Chinese entrepreneur

Chris Xu, also known as Sky Xu and Xu Yangtian, is a Chinese entrepreneur and the founder of the online clothing retailer Shein. Xu is considered to be reserved and rarely appears in public.

== Biography ==
Xu is said to come from a poor family in Shandong province and to have studied at the Qingdao University of Technology. According to other sources, he studied at the George Washington University. He also has American citizenship and is a permanent resident of Singapore. According to information from Shein, he was born in China. After graduating, he worked in marketing at search engine optimization and became aware of the opportunities that arose from selling Chinese products abroad.

In 2008, Xu, together with two business partners, Wang Xiaohu and Li Peng, founded the online retailer Nanjing Dianwei Information Technology, which is said to have been a forerunner of Shein. Xu launched SheInside in Nanjing in 2011 to sell wedding clothing, which later became Shein. His two business partners claimed that Xu subsequently pushed them out of the company, stopped showing up at the office and took control of their business's PayPal account. Xu and Shein denied this version of events and threatened legal action.

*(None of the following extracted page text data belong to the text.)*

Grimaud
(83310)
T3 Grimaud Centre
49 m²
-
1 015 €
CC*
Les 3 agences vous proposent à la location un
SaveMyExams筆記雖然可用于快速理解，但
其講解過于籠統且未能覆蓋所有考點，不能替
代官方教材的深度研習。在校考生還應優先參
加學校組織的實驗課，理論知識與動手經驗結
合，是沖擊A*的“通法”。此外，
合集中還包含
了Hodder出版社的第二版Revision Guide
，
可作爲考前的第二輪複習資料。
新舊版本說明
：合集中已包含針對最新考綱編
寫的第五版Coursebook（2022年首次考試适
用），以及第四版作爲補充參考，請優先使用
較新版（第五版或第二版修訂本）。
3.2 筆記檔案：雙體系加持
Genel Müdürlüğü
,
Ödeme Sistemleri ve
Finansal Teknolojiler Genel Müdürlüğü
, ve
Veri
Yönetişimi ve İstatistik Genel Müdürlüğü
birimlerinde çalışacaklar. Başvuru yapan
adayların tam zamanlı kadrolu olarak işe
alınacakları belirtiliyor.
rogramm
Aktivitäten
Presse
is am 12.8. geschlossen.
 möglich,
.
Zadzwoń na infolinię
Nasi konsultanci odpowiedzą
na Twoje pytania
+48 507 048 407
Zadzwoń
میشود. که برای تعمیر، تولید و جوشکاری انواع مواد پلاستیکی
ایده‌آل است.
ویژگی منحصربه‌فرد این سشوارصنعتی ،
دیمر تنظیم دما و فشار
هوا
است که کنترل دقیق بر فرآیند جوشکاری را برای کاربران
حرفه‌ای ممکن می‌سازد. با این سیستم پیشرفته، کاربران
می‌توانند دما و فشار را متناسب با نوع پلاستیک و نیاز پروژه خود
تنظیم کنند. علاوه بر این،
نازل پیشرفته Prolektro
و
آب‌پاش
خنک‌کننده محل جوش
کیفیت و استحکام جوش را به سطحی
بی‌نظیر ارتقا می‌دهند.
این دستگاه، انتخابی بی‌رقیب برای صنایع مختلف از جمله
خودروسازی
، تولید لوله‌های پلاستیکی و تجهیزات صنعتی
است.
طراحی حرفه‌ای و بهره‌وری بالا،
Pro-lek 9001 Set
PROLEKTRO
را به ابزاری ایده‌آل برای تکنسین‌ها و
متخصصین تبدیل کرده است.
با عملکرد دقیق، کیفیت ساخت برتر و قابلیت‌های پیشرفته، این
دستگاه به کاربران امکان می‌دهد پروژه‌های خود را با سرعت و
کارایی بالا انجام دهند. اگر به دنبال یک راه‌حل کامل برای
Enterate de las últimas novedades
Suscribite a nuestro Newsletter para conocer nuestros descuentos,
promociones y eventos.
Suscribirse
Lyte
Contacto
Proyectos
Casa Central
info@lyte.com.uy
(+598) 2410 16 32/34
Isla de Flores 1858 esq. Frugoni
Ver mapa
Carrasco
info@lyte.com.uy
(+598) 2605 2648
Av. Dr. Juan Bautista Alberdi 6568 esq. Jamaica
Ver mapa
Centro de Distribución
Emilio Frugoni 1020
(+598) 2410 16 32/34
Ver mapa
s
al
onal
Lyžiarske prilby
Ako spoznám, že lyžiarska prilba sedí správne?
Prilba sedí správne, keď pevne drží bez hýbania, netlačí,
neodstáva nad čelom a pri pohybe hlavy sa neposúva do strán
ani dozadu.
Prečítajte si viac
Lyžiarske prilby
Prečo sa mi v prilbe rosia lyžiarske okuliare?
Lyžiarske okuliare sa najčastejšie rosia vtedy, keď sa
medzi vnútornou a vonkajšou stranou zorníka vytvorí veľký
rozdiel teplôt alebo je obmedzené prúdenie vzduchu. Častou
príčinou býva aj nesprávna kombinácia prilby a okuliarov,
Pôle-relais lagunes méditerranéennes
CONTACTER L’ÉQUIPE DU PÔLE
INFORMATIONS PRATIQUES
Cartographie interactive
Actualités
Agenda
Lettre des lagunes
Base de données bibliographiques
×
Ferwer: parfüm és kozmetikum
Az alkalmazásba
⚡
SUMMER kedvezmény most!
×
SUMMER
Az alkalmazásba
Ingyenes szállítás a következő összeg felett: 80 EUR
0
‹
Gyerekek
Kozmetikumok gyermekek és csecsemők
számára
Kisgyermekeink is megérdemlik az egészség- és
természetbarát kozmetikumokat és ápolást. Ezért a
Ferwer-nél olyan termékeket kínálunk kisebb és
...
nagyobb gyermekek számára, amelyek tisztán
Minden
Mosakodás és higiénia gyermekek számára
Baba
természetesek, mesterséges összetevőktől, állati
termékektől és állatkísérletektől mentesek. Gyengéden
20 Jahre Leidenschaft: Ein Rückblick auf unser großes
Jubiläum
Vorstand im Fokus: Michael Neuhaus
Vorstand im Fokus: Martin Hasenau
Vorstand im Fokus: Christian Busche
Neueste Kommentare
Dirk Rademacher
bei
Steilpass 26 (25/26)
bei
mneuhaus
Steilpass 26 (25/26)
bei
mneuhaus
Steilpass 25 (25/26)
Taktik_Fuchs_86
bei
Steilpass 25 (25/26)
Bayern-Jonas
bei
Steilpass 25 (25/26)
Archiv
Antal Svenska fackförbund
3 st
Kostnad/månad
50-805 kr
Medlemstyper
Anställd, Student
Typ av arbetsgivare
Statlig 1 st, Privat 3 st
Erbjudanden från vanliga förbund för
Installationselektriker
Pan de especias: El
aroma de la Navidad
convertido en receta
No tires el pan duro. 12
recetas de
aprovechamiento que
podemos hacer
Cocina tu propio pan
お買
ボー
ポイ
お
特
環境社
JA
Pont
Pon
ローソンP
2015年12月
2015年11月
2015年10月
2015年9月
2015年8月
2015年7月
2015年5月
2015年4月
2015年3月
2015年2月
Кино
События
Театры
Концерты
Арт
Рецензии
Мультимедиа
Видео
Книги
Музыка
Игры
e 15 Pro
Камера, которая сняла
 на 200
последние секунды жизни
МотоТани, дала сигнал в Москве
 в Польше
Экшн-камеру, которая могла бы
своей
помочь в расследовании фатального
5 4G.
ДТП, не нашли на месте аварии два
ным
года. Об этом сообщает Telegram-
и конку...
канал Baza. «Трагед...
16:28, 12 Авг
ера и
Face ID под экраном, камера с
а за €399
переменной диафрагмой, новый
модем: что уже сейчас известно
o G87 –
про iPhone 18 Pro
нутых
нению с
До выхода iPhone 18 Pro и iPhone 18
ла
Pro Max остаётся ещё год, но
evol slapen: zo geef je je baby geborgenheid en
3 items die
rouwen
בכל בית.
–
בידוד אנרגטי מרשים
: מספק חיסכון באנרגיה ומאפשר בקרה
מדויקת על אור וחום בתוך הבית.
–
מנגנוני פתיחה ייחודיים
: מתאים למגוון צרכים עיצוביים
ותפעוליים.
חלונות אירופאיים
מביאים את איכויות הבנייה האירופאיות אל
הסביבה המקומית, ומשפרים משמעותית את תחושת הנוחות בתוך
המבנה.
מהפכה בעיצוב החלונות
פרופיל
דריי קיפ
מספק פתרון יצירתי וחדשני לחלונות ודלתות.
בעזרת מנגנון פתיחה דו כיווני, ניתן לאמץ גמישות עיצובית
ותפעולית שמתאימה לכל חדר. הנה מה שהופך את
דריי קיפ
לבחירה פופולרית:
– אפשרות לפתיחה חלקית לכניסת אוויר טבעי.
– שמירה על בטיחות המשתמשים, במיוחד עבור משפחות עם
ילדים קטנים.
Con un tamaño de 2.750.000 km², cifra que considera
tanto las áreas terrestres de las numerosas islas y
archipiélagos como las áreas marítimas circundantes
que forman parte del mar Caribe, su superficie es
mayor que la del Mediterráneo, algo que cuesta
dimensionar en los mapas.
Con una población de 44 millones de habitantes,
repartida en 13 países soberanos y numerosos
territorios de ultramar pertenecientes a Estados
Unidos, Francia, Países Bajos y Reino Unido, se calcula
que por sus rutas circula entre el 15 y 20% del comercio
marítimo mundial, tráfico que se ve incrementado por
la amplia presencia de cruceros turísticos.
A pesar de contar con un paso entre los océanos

In 2015, Xu moved his company's headquarters from Nanjing to Guangzhou and subsequently rose to become a global brand. In February 2022, Xu moved to Singapore according to reports, where Shein also moved its legal headquarters to. In the same year, Shein reached a valuation of $100 billion.

== Personal life ==
As of July 2025, Forbes estimated his net worth at $9.1 billion.